Spat5.equalizer @mc and selective speaker muting on trajectory

Hi,

First of all a quick thanks for sharing Spat5 with the community, it is absolutely incredible.

I have 2 questions in relation to an installation I am working on now which - similar to an acousmonium - has many different type of speakers/drivers to manifest the sculpture.

The first question: is it possible to selectively mute speakers in relation to a particular source? So let’s imagine I have 2 sources moving in a field of 64 channels output panning round in the main spat~ controlled from spat5.oper and or spat5.pan~. Would it be possibly to have speakers 4, 55 and 62 (example) selectively muted for souce 1 while still active for the trajectory of source 2? And if so can this be done dynamicly with gain attenuation or would this be only binary muting (switch-state)? If possible I would be interested to hear the most optimal strategy to realize this. I would prefer muting/attenuating the speakers selectively over diverting the trajectory so the source will not cross the speaker, because this will give more flexibility in the spatial modulation.

edit: I figured is it also possible to name each speaker individually, would it be possible to implement a selective muting based on the naming of speakers? For instance source X is not audible on all speakers starting with “horndriver” on its trajectory

Second question is in regards to using the @mc functionality for the equalizer. I would like to achieve the following: I have 9 different type of speakers with a quantity of 64 total, for each of these groups I want to apply a final gain and eq adjustment in the last stage before going into the dac. Nevertheless within the 9 groups there is spatialized multi-channel content. Is it possible to have only 9 equalizers in which 1 equalizer could adjust 12 channels selectively for efficiency-sake?

In my current solution I’m creating 64 equalizers and copying eq responses within the groups to the related channels but this ofcourse cumbersome and not a very effective workflow. (spat5.equalizer @channels 64 into spat5.cascade~ @channels 64 @mc 1)

Any suggestions on being able to work with group eq’s within the mc structure?

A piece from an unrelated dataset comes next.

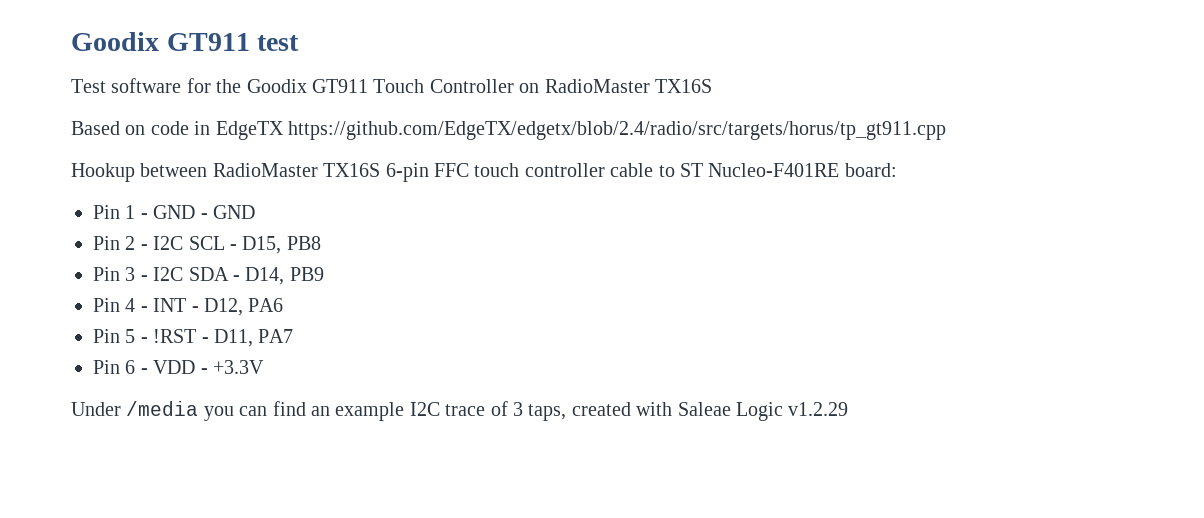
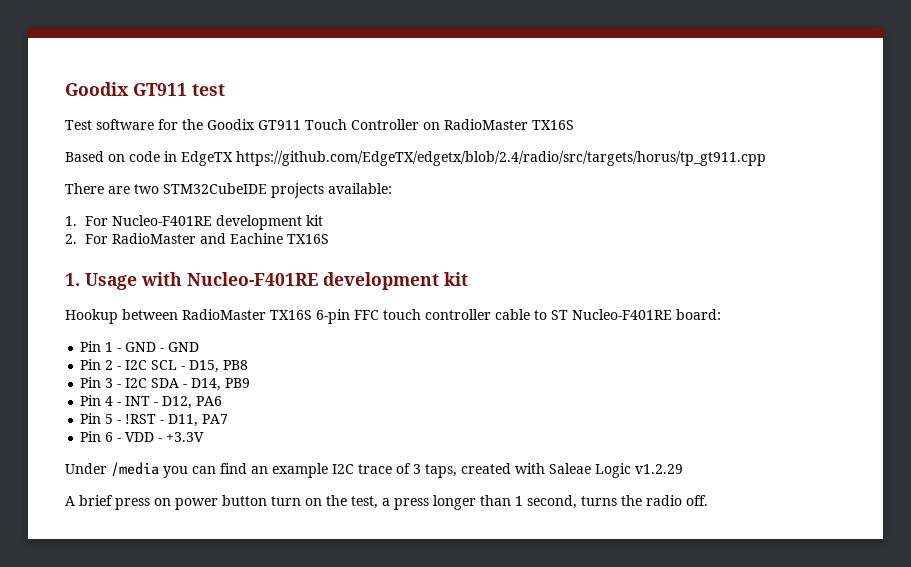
(946, 130) none -> [65,183,392,198] [65,215,324,230] [65,233,330,244] [65,272,468,290] // There are two STM32CubeIDE projects available: // 1. For Nucleo-F401RE development kit // 2. For RadioMaster and Eachine TX16S // 1. Usage with Nucleo-F401RE development kit
(849, 409) none -> [65,495,708,510] // A brief press on power button turn on the test, a press longer than 1 second, turns the radio off.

Many thanks for the advice!

Robin Koek

Hi Robin,

First question: no, I don’t see any way to selectively mute speakers in relation to a particular source.
You can either 1) completely mute a given source or 2) have one spat~ object for each source and mute or attenuate the corresponding output channel(s).

The name of the speaker is currently only a graphical hint, but cannot be used for control purposes.

Second question: if you have 64 speakers in total, you’d need 64 independent equalizers even if they have the same response characteristics. You cannot “share” equalizers for efficiency.
Anyway, spat5.cascade~ / spat5.equalizer are fairly optimized and should handle 64 channels nicely.

Finally, it shouldn’t be too cumbersome to “copy” the EQ responses to multiple channels : you can e.g. use the following syntax : /channel/[12-16] or /channel/{3,5,6,24}
(see for instance spat5.tuto-osc-1)

Best,
T.

Dear Thibaut,

Thank you for the elaboration and the advice on how to approach these topics.

I will implement and evaluate your proposed workflows tomorrow immediately.